First, I'd like to share one of the greatest pictures my camera has ever taken:
And I can't take credit for's a self-shot by a 5-year-old who just learned how to use the camera!

She had her birthday recently, and for weeks building up to it, she and her family kept reminding me that she was about to turn five and asking what I was going to get for her.  It presented a dilemma, because I'm already fighting the 'rich white guy' stereotype.  People frequently ask me for money, because everyone seems to assume that white skin sweats money.  I've had kids who I didn't even know (not in this batey, but in another pueblo) say, "Hey, American, give me a dollar so I can buy a coke."  Not hungry kids asking for food, but well-fed kids playing in their yard who already think I owe them money, just because of the color of my skin.  But I digress...

Anyway, she and her family are wonderful to be around, and asking for a birthday present from a friend is not nearly as bad as demanding money from a stranger, but I still can't be the rich white guy.  Even if I could afford fancy gifts for all the kids in the batey, they point of the Peace Corps is teaching (creating independence) not giving material gifts (creating dependence).

That said, she's cute and friendly and smart and better behaved than most, and I had to get her something, so I bought her an apple.  All kinds of fruit grow on this island, but not apples, so they're something of a luxury; lots of people only have apples to celebrate Christmas.  It's kind of funny, because people are surrounded by the most delicious mangos, but those are boring, because they're so common, while the humble apple is an extravagant treat.  She thought having an entire apple to herself was pretty awesome! 
I also got her some colored pencils and a pack of gum, which were fun, but not to expensive or extravagant, so I can safely buy similar gifts for other kids.  Her mom told me the next day that she finished all the gum that night.  I hope she brushed her teeth.

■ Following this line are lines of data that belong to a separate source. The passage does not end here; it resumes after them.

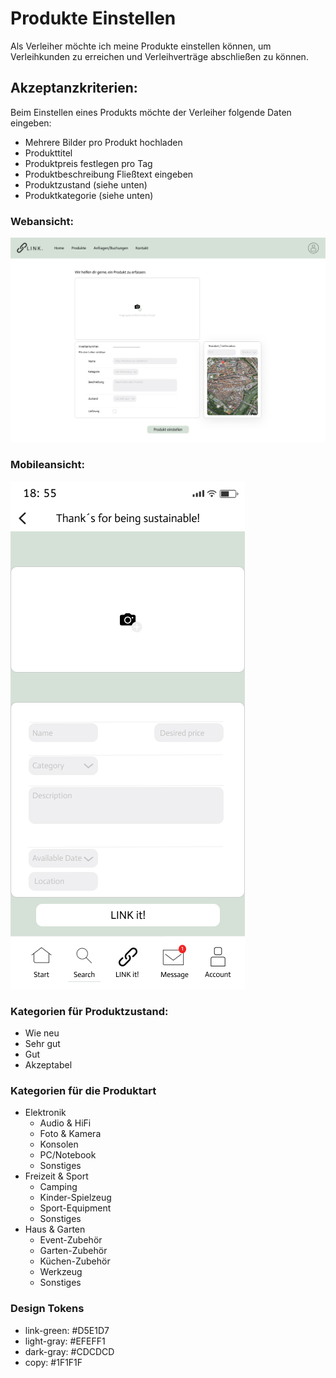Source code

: # Produkte Einstellen

Als Verleiher möchte ich meine Produkte einstellen können, um Verleihkunden zu erreichen und Verleihverträge abschließen zu können.

## Akzeptanzkriterien:

Beim Einstellen eines Produkts möchte der Verleiher folgende Daten eingeben:

- Mehrere Bilder pro Produkt hochladen
- Produkttitel
- Produktpreis festlegen pro Tag
- Produktbeschreibung Fließtext eingeben
- Produktzustand (siehe unten)
- Produktkategorie (siehe unten)

### Webansicht:

![Desktop Ansicht Produkt Einstellen](desktop.jpg)

### Mobileansicht:

![Mobile Ansicht Produkt Einstellen](mobile.jpg)

### Kategorien für Produktzustand:

- Wie neu
- Sehr gut
- Gut
- Akzeptabel

### Kategorien für die Produktart

- Elektronik
  - Audio & HiFi
  - Foto & Kamera
  - Konsolen
  - PC/Notebook
  - Sonstiges
- Freizeit & Sport
  - Camping
  - Kinder-Spielzeug
  - Sport-Equipment
  - Sonstiges
- Haus & Garten
  - Event-Zubehör
  - Garten-Zubehör
  - Küchen-Zubehör
  - Werkzeug
  - Sonstiges

### Design Tokens

- link-green: #D5E1D7
- light-gray: #EFEFF1
- dark-gray: #CDCDCD
- copy: #1F1F1F
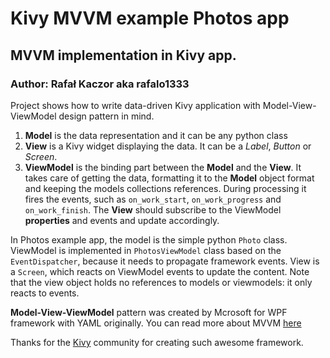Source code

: # Kivy MVVM example Photos app
## MVVM implementation in Kivy app.
### Author: Rafał Kaczor aka rafalo1333

Project shows how to write data-driven Kivy application with Model-View-ViewModel design pattern in mind.

1. **Model** is the data representation and it can be any python class
2. **View** is a Kivy widget displaying the data. It can be a *Label*, *Button* or *Screen*.
3. **ViewModel** is the binding part between the **Model** and the **View**. It takes care of getting the data, formatting it to the **Model** object format and keeping the models collections references. During processing it fires the events, such as `on_work_start`, `on_work_progress` and `on_work_finish`. The **View** should subscribe to the ViewModel **properties** and events and update accordingly.

In Photos example app, the model is the simple python `Photo` class. ViewModel is implemented in `PhotosViewModel` class based on the `EventDispatcher`, because it needs to propagate framework events. View is a `Screen`, which reacts on ViewModel events to update the content. Note that the view object holds no references to models or viewmodels: it only reacts to events.

**Model-View-ViewModel** pattern was created by Mcrosoft for WPF framework with YAML originally. You can read more about MVVM [here](https://msdn.microsoft.com/en-us/library/hh848246.aspx)

Thanks for the [Kivy](https://kivy.org/#home) community for creating such awesome framework.
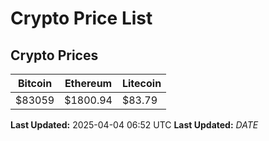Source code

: # Crypto Price List

## Crypto Prices
| Bitcoin | Ethereum | Litecoin |
| ------- | -------- | -------- |
| $83059 | $1800.94 | $83.79 |
**Last Updated:** 2025-04-04 06:52 UTC
**Last Updated:** $DATE$

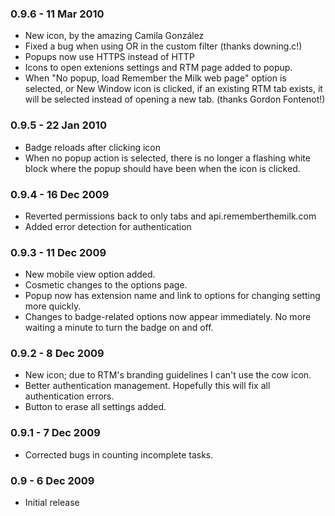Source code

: ### 0.9.6 - 11 Mar 2010 ###
  * New icon, by the amazing Camila González
  * Fixed a bug when using OR in the custom filter (thanks downing.c!)
  * Popups now use HTTPS instead of HTTP
  * Icons to open extenions settings and RTM page added to popup.
  * When "No popup, load Remember the Milk web page" option is selected, or New Window icon is clicked, if an existing RTM tab exists, it will be selected instead of opening a new tab. (thanks Gordon Fontenot!)

### 0.9.5 - 22 Jan 2010 ###
  * Badge reloads after clicking icon
  * When no popup action is selected, there is no longer a flashing white block where the popup should have been when the icon is clicked.

### 0.9.4 - 16 Dec 2009 ###
  * Reverted permissions back to only tabs and api.rememberthemilk.com
  * Added error detection for authentication

### 0.9.3 - 11 Dec 2009 ###
  * New mobile view option added.
  * Cosmetic changes to the options page.
  * Popup now has extension name and link to options for changing setting more quickly.
  * Changes to badge-related options now appear immediately. No more waiting a minute to turn the badge on and off.

### 0.9.2 - 8 Dec 2009 ###
  * New icon; due to RTM's branding guidelines I can't use the cow icon.
  * Better authentication management. Hopefully this will fix all authentication errors.
  * Button to erase all settings added.

### 0.9.1 - 7 Dec 2009 ###
  * Corrected bugs in counting incomplete tasks.

### 0.9 - 6 Dec 2009 ###
  * Initial release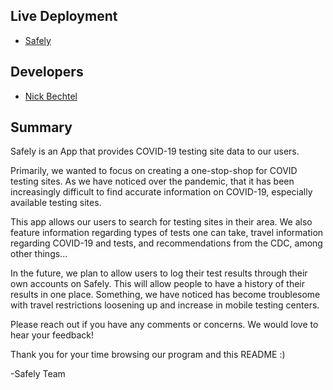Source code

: ## Live Deployment
- [Safely](https://nikudon612.github.io/Safely/)

## Developers
- [Nick Bechtel](https://www.linkedin.com/in/nicholasbechtel/)

## Summary
Safely is an App that provides COVID-19 testing site data to our users. 

Primarily, we wanted to focus on creating a one-stop-shop for COVID testing sites. As we have noticed over the pandemic, that it has been increasingly difficult to find accurate information on COVID-19, especially available testing sites. 

This app allows our users to search for testing sites in their area. We also feature information regarding types of tests one can take, travel information regarding COVID-19 and tests, and recommendations from the CDC, among other things...

In the future, we plan to allow users to log their test results through their own accounts on Safely. This will allow people to have a history of their results in one place. Something, we have noticed has become troublesome with travel restrictions loosening up and increase in mobile testing centers. 

Please reach out if you have any comments or concerns. We would love to hear your feedback! 

Thank you for your time browsing our program and this README :)

-Safely Team
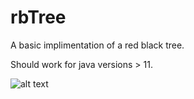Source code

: # rbTree

A basic implimentation of a red black tree.

Should work for java versions > 11.

![alt text](https://github.com/spencermitton/rbTree/blob/main/images/tree.png)
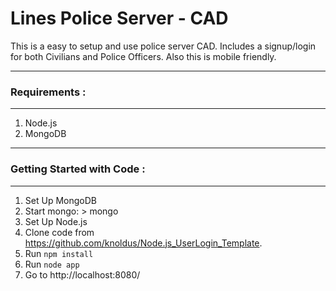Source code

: Lines Police Server - CAD
==========================

This is a easy to setup and use police server CAD. Includes a signup/login for both Civilians and Police Officers. Also this is mobile friendly.

*************************************************************************************************************
### Requirements : 
*************************************************************************************************************
1.  Node.js
1.  MongoDB


*************************************************************************************************************
### Getting Started with Code  : 


*************************************************************************************************************
1.  Set Up MongoDB
1.  Start mongo: > mongo
1.  Set Up Node.js
1.  Clone code from https://github.com/knoldus/Node.js_UserLogin_Template.
1.  Run <code>npm install</code>
1.  Run <code>node app</code>
1.  Go to http://localhost:8080/
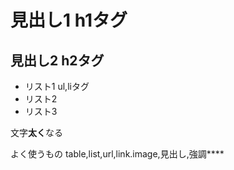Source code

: # 見出し1 h1タグ

## 見出し2 h2タグ

- リスト1 ul,liタグ
- リスト2
- リスト3

文字**太く**なる

よく使うもの
table,list,url,link.image,見出し,強調****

Besides eating apples and gum, she likes playing those clappy-singing games that girls do, and her favorite topic of conversation seems to be 'pampers rotos:' broken diapers.  Five-year-olds are the same the world over!

Silly face!
Yes, this place has mosquitoes and heat and diseases and racism and mud, but it also has some wonderful kids that make it all worth the effort!

PS: If any of you readers ever have visitors from Latin America in the autumn time, you should definitely take them apple picking.  Bringing these kids to an apple orchard would be like bringing kids to Santa's Workshop in the north pole.

Friday, June 10, 2011


Saludos!  It's been a while, so I have a few quick updates.

First: I finally have a broadband card, so I can get to the Internet from my site!  There's still some complications with the account, but I should be able to post more frequently now.

Second: School has ended, but there are a few kids staying around for extra help, so my work hasn't really changed.  The smaller group of kids is a lot more manageable, so class is quieter and less chaotic.

Third: They're paving the road!  This is huge...dirt roads turn into mud roads in the rainy season.  We have lots of dirt and lots of rain, so we end up with lots and lots of mud.  But now, with the luxury of cement, walking to school won't mean wading through mud!

So far, there's only a curb, but it's a beautiful little curb!